Environment variable names used by the utilities in the Shell and Utilities volume of IEEE Std 1003.1-2001 consist solely of uppercase letters, digits, and the '_' (underscore) from the characters defined in Portable Character Set and do not begin with a digit. Other characters may be permitted by an implementation; applications shall tolerate the presence of such names. Uppercase and lowercase letters shall retain their unique identities and shall not be folded together. The name space of environment variable names containing lowercase letters is reserved for applications. Applications can define any environment variables with names from this name space without modifying the behavior of the standard utilities.

Note: Other applications may have difficulty dealing with environment variable names that start with a digit. For this reason, use of such names is not recommended anywhere.

Thus:

  • Tools (including the shell) are required to fully support environment variable names with uppercase and lowercase letters, digits (except in the first position), and the underscore.
  • Tools (including the shell) should tolerate other names -- meaning they shouldn't crash or misbehave in their presence -- but are not required to support them.

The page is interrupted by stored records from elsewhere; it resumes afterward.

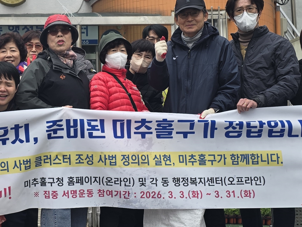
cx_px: 25
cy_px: 78
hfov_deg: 28.6
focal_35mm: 65
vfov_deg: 22.5
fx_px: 567
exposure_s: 1/270
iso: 12
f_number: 1.7
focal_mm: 6.3
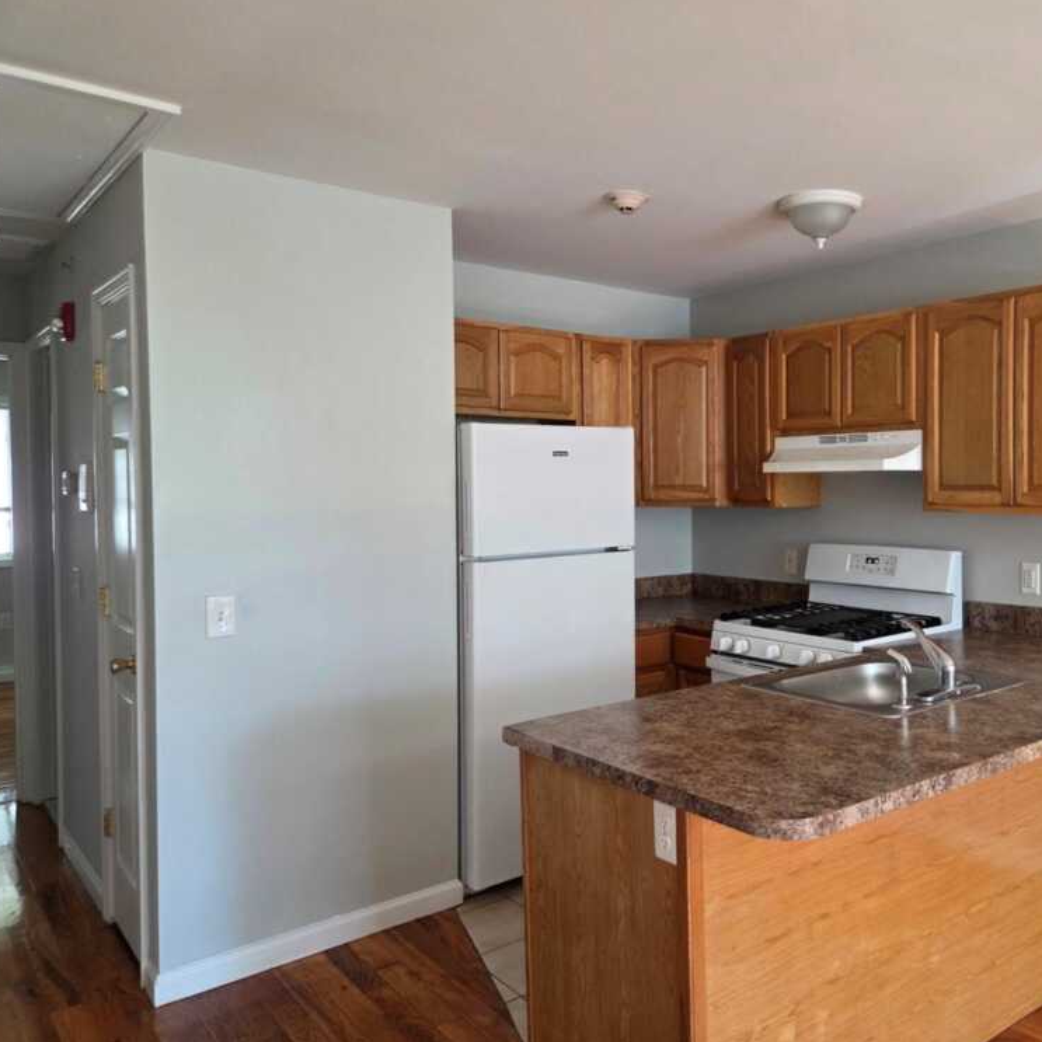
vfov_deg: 57.3
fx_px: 954
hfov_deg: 56.0
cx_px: 698
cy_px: 509
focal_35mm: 28
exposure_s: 1/120
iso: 320
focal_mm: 5.4
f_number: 1.8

Finally, shells are explicitly allowed to discard environment variable names which are not also shell variable names. From the relevant standard:

It is unspecified whether environment variables that were passed to the shell when it was invoked, but were not used to initialize shell variables (see Shell Variables) because they had invalid names, are included in the environment passed to execl() and (if execl() fails as described above) to the new shell.

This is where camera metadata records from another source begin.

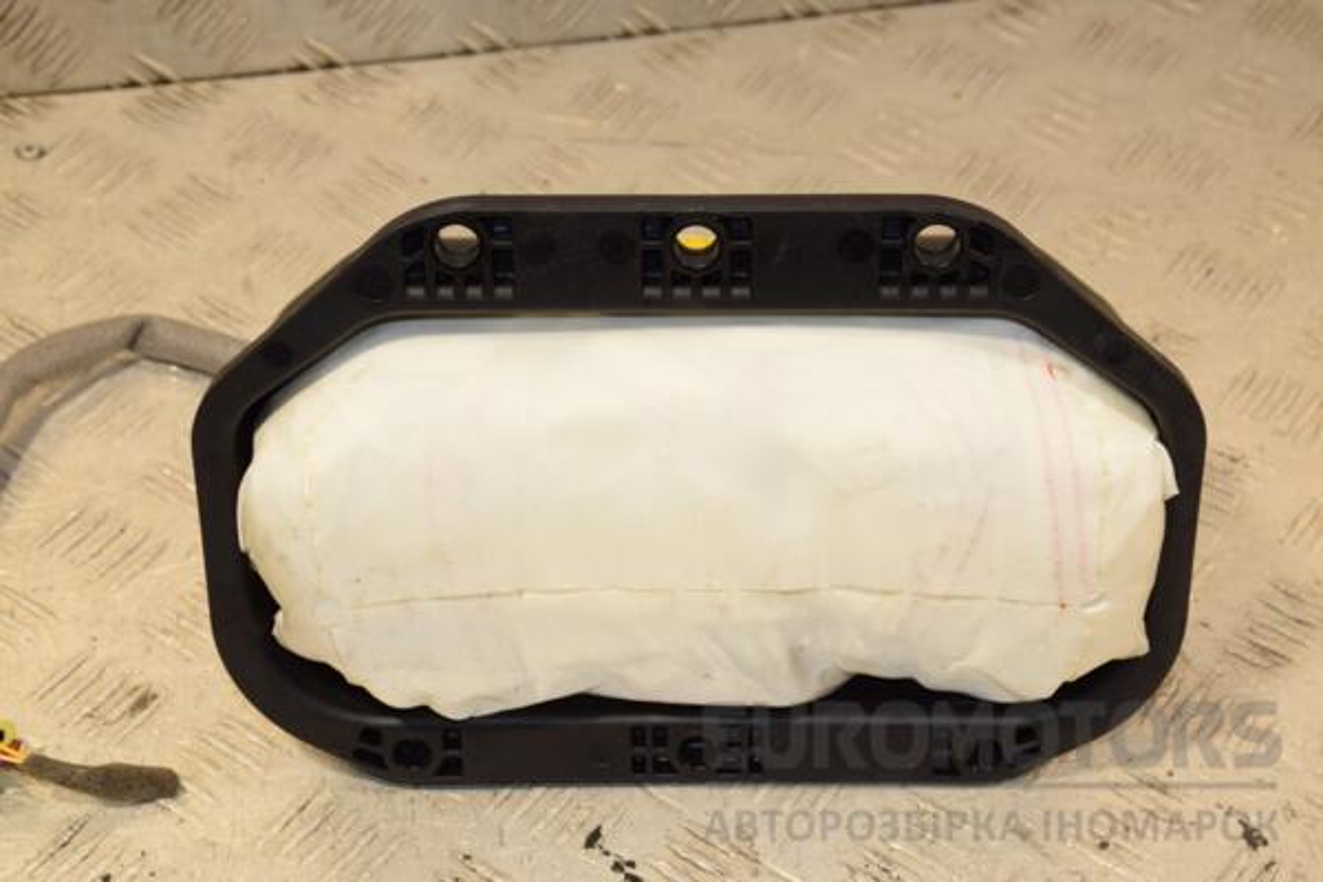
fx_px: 2646
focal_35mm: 72
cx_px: 662
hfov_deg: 28.1
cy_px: 441
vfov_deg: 18.9
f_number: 9
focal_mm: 48
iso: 800
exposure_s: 1/200
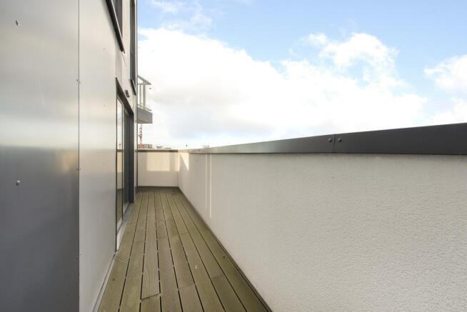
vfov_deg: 81.3
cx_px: 234
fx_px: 182
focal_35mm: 14
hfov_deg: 104.2
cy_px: 156
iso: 250
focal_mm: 14
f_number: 9
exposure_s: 1/125
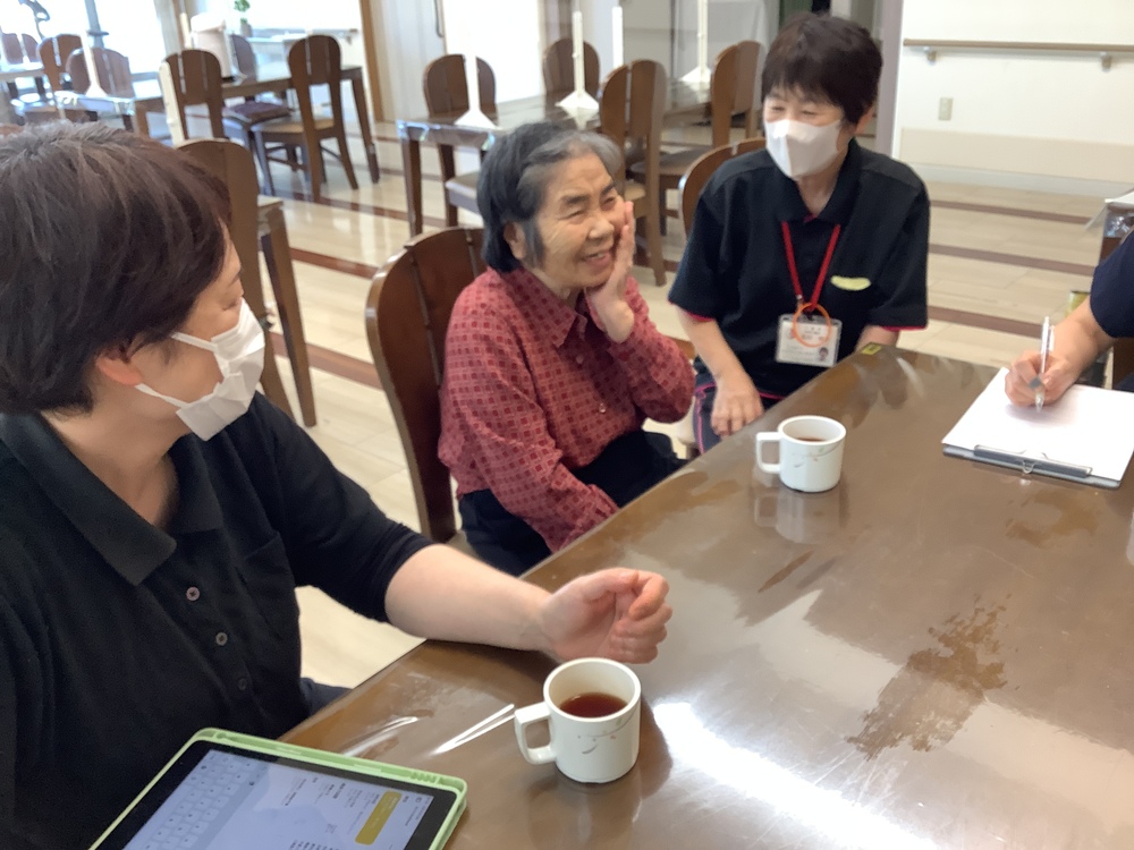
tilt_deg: -24.9
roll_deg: +4.1
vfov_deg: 45.4
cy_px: 425
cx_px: 567
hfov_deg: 58.4
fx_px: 1016
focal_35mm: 31
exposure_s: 1/50
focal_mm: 3.3
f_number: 2.4
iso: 125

Moreover, what defines a valid shell name is well-defined:

Name - In the shell command language, a word consisting solely of underscores, digits, and alphabetics from the portable character set. The first character of a name is not a digit.

Notably, only underscores (not dashes) are considered part of a valid name in a POSIX-compliant shell.


...and the POSIX specification for export explicitly uses the word "name" (which it defined in the text quoted above), and describes it as applying to "variables" (shell variables, the restrictions on names for which are also subject to restrictions quoted elsewhere in this document):

The shell shall give the export attribute to the variables corresponding to the specified names, which shall cause them to be in the environment of subsequently executed commands. If the name of a variable is followed by = word, then the value of that variable shall be set to word.


All the above being said -- if your operating system provides a /proc/self/environ which represents the state of your enviroment variables at process startup (before a shell has, as it's allowed to do, potentially discarded any variables which don't have valid names in shell), you can extract content with invalid names like so:

# using a lower-case name where possible is in line with POSIX guidelines, see above
aws_access_key_id_var="AWS_${BUCKET_NAME}_ACCESS_KEY_ID"
while IFS= read -r -d '' var; do
  [[ $var = "$aws_access_key_id_var"=* ]] || continue
  val=${var#"${aws_access_key_id_var}="}
  break
done </proc/self/environ
echo "Extracted value: $val"